**YOUR TASK**
Word for word, repeat every record.

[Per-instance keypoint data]
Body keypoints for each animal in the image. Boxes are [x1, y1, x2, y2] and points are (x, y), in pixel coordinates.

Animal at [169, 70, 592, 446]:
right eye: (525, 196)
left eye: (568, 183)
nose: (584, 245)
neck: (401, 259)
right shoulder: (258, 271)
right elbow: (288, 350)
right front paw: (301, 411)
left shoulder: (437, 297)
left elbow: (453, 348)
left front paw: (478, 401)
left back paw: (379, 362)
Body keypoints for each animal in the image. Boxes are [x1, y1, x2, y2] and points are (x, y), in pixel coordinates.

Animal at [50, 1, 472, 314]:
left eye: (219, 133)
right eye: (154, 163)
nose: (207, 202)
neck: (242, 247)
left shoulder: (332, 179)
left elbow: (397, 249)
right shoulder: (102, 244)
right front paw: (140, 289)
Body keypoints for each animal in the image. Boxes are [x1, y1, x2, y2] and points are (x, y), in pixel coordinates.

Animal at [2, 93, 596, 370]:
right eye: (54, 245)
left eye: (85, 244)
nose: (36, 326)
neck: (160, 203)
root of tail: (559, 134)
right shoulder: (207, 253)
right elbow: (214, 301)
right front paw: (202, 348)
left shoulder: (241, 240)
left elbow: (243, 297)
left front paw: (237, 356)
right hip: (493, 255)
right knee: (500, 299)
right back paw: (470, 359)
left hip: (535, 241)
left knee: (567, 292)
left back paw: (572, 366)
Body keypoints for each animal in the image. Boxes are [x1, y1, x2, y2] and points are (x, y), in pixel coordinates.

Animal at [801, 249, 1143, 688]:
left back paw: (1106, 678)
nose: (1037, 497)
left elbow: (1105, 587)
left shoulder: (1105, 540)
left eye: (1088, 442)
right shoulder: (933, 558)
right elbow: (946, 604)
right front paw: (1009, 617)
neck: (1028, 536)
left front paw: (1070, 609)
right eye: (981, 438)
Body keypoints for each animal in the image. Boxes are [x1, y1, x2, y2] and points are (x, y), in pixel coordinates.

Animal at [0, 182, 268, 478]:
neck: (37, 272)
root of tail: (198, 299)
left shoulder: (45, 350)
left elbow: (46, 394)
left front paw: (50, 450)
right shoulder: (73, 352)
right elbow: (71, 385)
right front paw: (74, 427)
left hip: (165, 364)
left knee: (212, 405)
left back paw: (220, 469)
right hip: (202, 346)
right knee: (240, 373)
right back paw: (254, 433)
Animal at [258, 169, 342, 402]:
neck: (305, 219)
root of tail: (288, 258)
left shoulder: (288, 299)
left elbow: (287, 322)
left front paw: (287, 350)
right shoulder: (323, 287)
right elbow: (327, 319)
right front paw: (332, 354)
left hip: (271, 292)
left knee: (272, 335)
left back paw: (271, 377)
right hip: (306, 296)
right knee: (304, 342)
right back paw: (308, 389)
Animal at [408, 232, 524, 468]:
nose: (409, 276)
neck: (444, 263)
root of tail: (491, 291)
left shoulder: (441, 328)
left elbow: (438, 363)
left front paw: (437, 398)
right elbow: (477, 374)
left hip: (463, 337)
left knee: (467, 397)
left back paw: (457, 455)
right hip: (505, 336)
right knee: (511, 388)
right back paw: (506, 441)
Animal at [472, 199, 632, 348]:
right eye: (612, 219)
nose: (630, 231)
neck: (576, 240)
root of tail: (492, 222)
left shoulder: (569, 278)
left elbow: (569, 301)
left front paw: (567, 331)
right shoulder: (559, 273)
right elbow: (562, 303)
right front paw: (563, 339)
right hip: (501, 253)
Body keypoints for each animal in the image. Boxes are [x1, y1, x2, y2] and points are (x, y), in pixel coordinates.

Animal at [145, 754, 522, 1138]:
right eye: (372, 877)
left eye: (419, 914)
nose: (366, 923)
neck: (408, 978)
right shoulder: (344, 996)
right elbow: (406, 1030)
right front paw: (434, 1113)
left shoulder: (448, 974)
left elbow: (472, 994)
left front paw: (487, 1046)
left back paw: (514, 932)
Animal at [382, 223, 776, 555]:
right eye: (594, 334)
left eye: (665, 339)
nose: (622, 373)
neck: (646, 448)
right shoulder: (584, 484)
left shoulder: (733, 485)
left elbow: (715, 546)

**RESPONSE**
Body keypoints for each animal in the image. Boxes are [x1, y1, x2, y2] and points are (x, y), in pixel coordinates.

Animal at [169, 70, 592, 446]:
right eye: (525, 196)
left eye: (568, 183)
nose: (584, 245)
neck: (401, 259)
right shoulder: (258, 271)
right elbow: (288, 350)
right front paw: (301, 411)
left shoulder: (437, 297)
left elbow: (453, 348)
left front paw: (478, 401)
left back paw: (379, 362)
Body keypoints for each animal in the image. Boxes are [x1, y1, x2, y2] and points are (x, y), in pixel coordinates.

Animal at [50, 1, 472, 314]:
left eye: (219, 133)
right eye: (154, 163)
nose: (207, 202)
neck: (242, 247)
left shoulder: (332, 179)
left elbow: (397, 249)
right shoulder: (102, 244)
right front paw: (140, 289)
Body keypoints for each animal in the image. Boxes are [x1, y1, x2, y2] and points are (x, y), in pixel coordinates.

Animal at [2, 93, 596, 370]:
right eye: (54, 245)
left eye: (85, 244)
nose: (36, 326)
neck: (160, 203)
root of tail: (559, 134)
right shoulder: (207, 253)
right elbow: (214, 301)
right front paw: (202, 348)
left shoulder: (241, 240)
left elbow: (243, 297)
left front paw: (237, 356)
right hip: (493, 255)
right knee: (500, 299)
right back paw: (470, 359)
left hip: (535, 241)
left knee: (567, 292)
left back paw: (572, 366)
Body keypoints for each animal in the image. Boxes are [x1, y1, x2, y2] and points are (x, y), in pixel coordinates.

Animal at [801, 249, 1143, 688]:
left back paw: (1106, 678)
nose: (1037, 497)
left elbow: (1105, 587)
left shoulder: (1105, 540)
left eye: (1088, 442)
right shoulder: (933, 558)
right elbow: (946, 604)
right front paw: (1009, 617)
neck: (1028, 536)
left front paw: (1070, 609)
right eye: (981, 438)
Body keypoints for each animal in the image. Boxes are [x1, y1, x2, y2] and points are (x, y), in pixel coordinates.

Animal at [0, 182, 268, 478]:
neck: (37, 272)
root of tail: (198, 299)
left shoulder: (45, 350)
left elbow: (46, 394)
left front paw: (50, 450)
right shoulder: (73, 352)
right elbow: (71, 385)
right front paw: (74, 427)
left hip: (165, 364)
left knee: (212, 405)
left back paw: (220, 469)
right hip: (202, 346)
right knee: (240, 373)
right back paw: (254, 433)
Animal at [258, 169, 342, 402]:
neck: (305, 219)
root of tail: (288, 258)
left shoulder: (288, 299)
left elbow: (287, 322)
left front paw: (287, 350)
right shoulder: (323, 287)
right elbow: (327, 319)
right front paw: (332, 354)
left hip: (271, 292)
left knee: (272, 335)
left back paw: (271, 377)
right hip: (306, 296)
right knee: (304, 342)
right back paw: (308, 389)
Animal at [408, 232, 524, 468]:
nose: (409, 276)
neck: (444, 263)
root of tail: (491, 291)
left shoulder: (441, 328)
left elbow: (438, 363)
left front paw: (437, 398)
right elbow: (477, 374)
left hip: (463, 337)
left knee: (467, 397)
left back paw: (457, 455)
right hip: (505, 336)
right knee: (511, 388)
right back paw: (506, 441)
Animal at [472, 199, 632, 348]:
right eye: (612, 219)
nose: (630, 231)
neck: (576, 240)
root of tail: (492, 222)
left shoulder: (569, 278)
left elbow: (569, 301)
left front paw: (567, 331)
right shoulder: (559, 273)
right elbow: (562, 303)
right front paw: (563, 339)
right hip: (501, 253)
Body keypoints for each animal in the image. Boxes are [x1, y1, x2, y2] and points are (x, y), in pixel coordinates.

Animal at [145, 754, 522, 1138]:
right eye: (372, 877)
left eye: (419, 914)
nose: (366, 923)
neck: (408, 978)
right shoulder: (344, 996)
right elbow: (406, 1030)
right front paw: (434, 1113)
left shoulder: (448, 974)
left elbow: (472, 994)
left front paw: (487, 1046)
left back paw: (514, 932)
Animal at [382, 223, 776, 555]:
right eye: (594, 334)
left eye: (665, 339)
nose: (622, 373)
neck: (646, 448)
right shoulder: (584, 484)
left shoulder: (733, 485)
left elbow: (715, 546)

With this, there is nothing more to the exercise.